APA Project Management
Defining Target Labels
Work Network contains data for each employee relationship in the company that depicts the strength of their work-based relationship. To add business value, the following rules are applied to bin the target variable:
Survey Values | Target Labels | Count | Percentage |
0,1 | No Relation | 137 | 58.33% |
1.5, 2, 2.5 | Weak Relation | 490 | 16.67% |
3, 3.5, 4 | Moderate Relation | 73 | 16.31% |
4.5, 5 | Strong Relation | 140 | 8.69% |
Many employees while filling the survey treated 1 as the minimum value (instead of blank/ no response). Therefore, both 0 and 1 are considered no relation. Since, 4 bins are defined, if the classification model can predict these categories well, email data will be a strong representation of work network.

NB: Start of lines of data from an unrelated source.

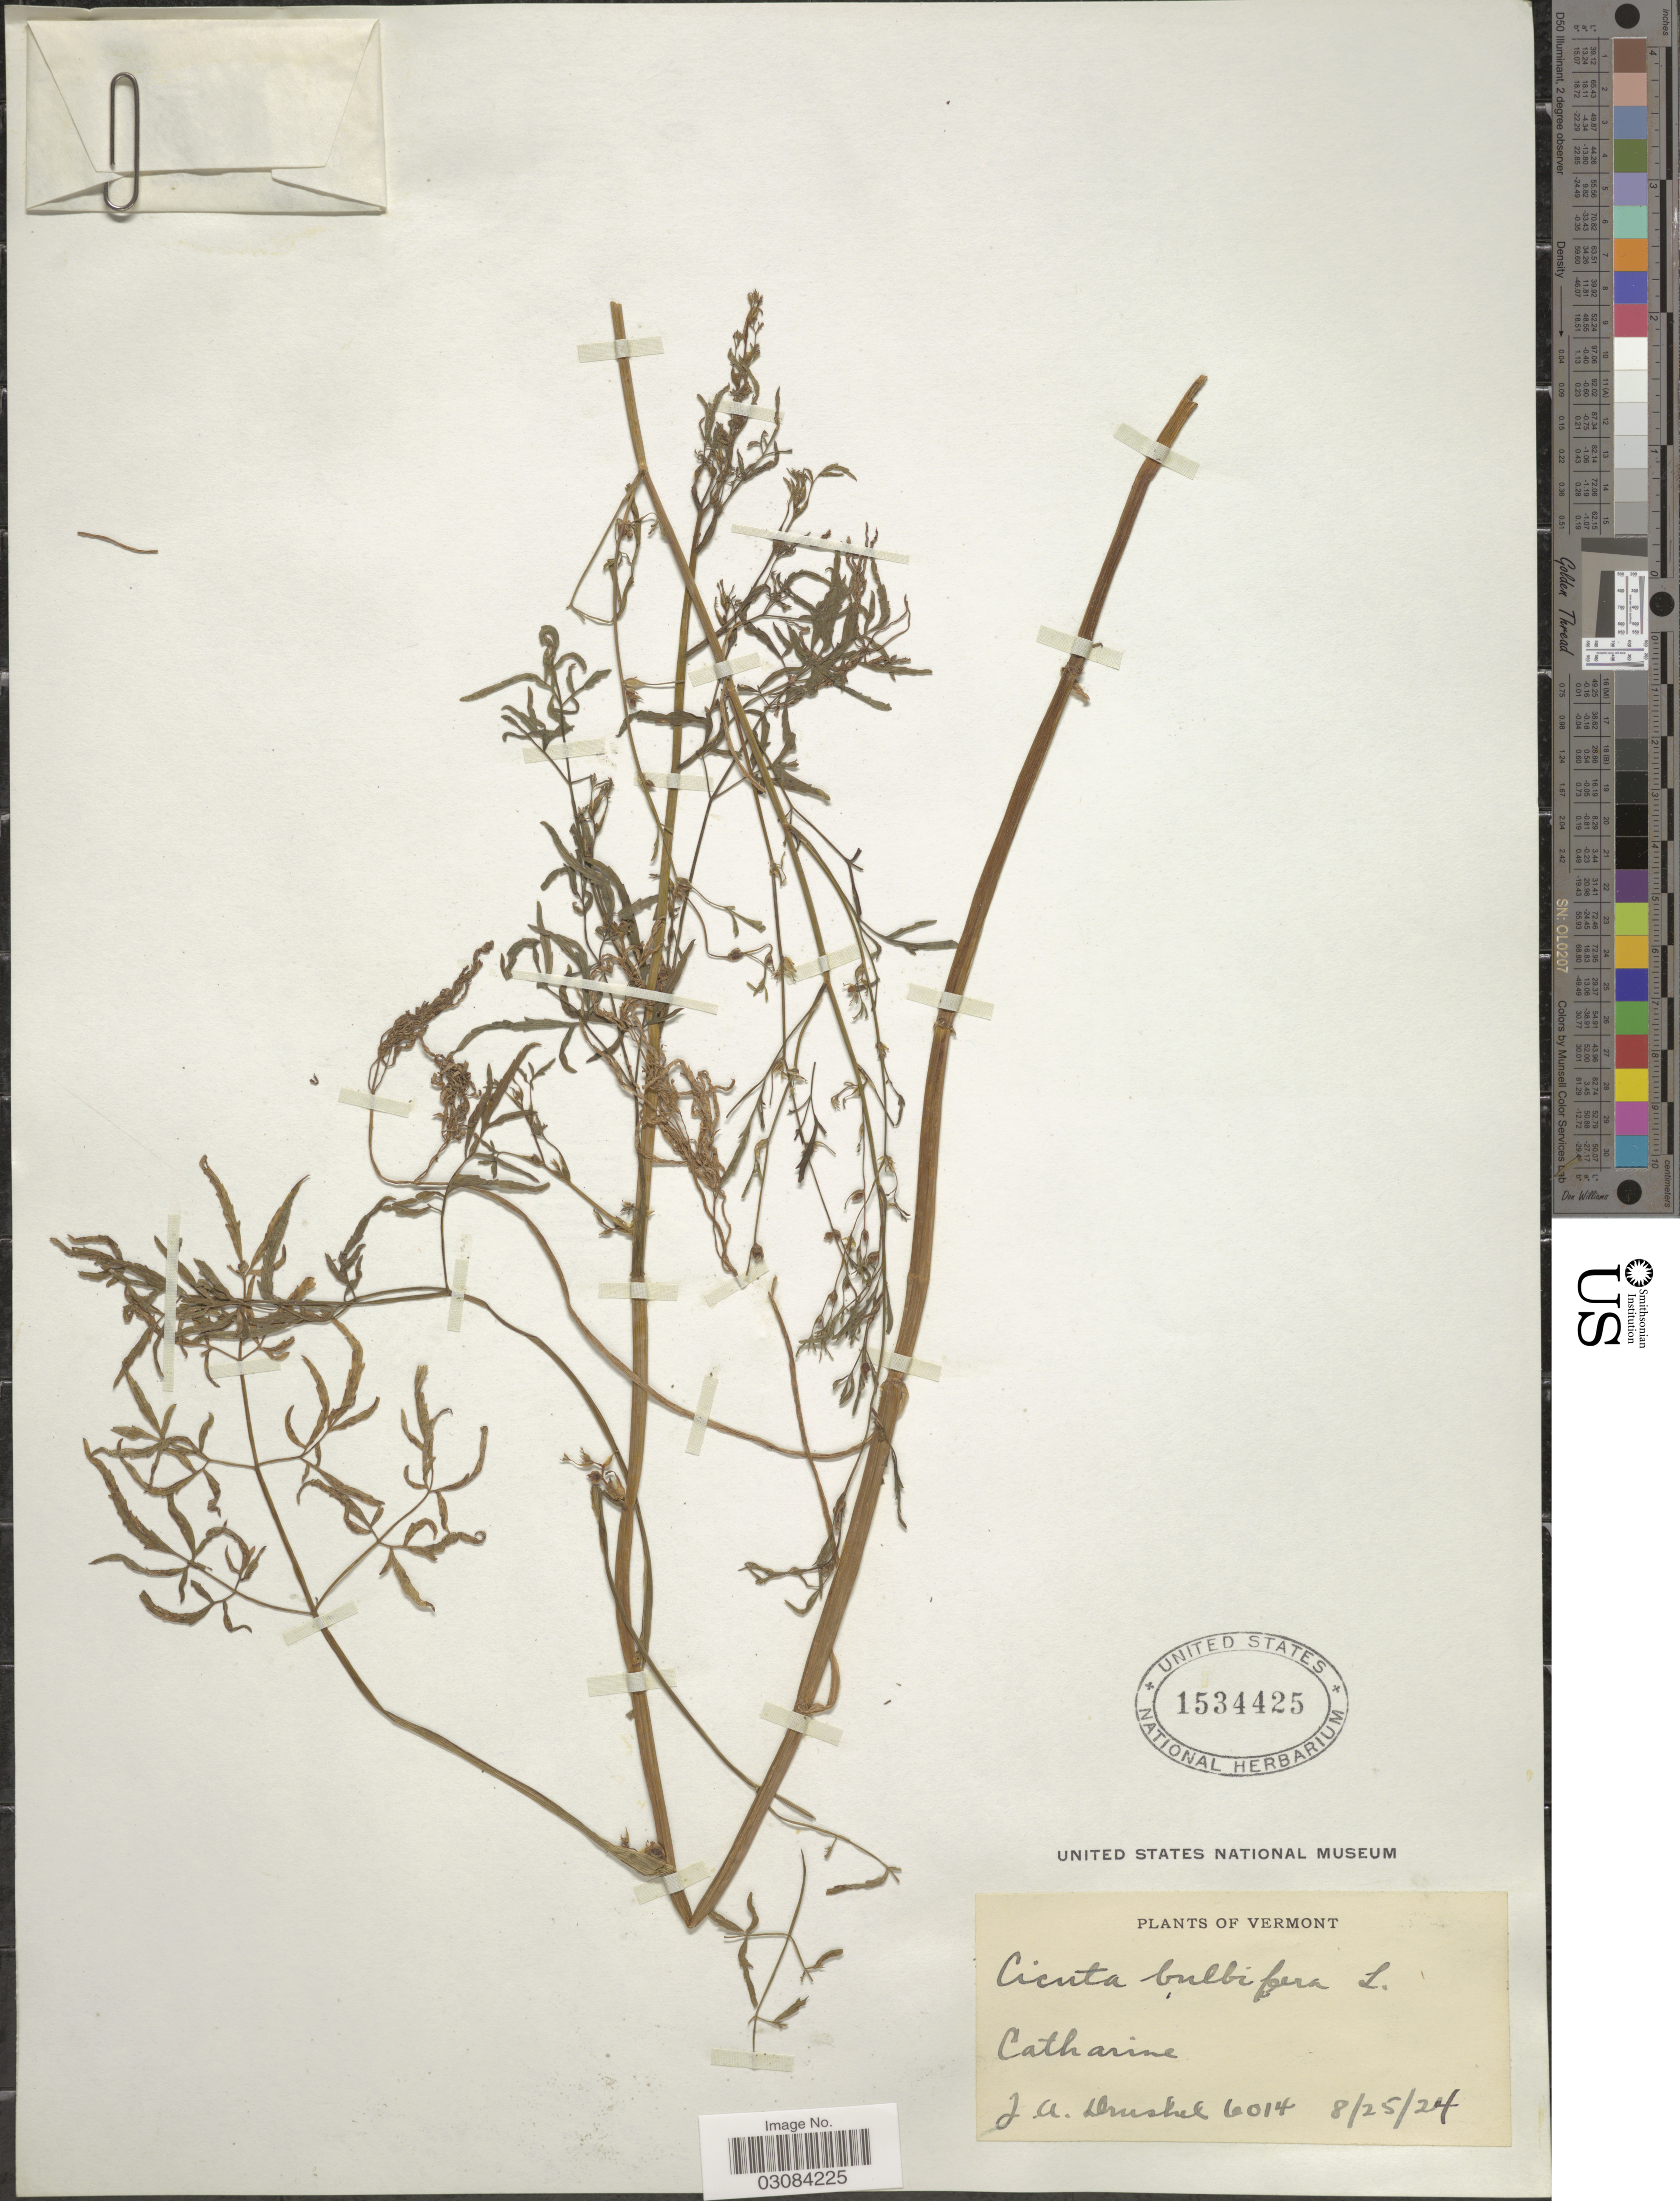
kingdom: Plantae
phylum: Tracheophyta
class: Magnoliopsida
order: Apiales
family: Apiaceae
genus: Cicuta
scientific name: Cicuta bulbifera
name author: L.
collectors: J. A. Drushel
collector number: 6014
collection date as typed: Transcribed d/m/y: 25/8/24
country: United States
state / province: Vermont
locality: Catharine.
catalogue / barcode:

Table above shows the distribution of the target label. The results are very skewed with 58.33% of the data instances belonging to ‘No Relation’ category. Since the data is skewed, a validation column is created to create test and train data using the stratified sampling technique. This ensures that the distribution of the target label category remains same in both target and test data points.
Prediction Screening
Using SAS JMP’s in-built predictor screening, it is observed that some features are stronger predictors of the target variable compared to other calculated features. This observation is important for the application of penalty type under model fitting for classification algorithms such as Neural Network.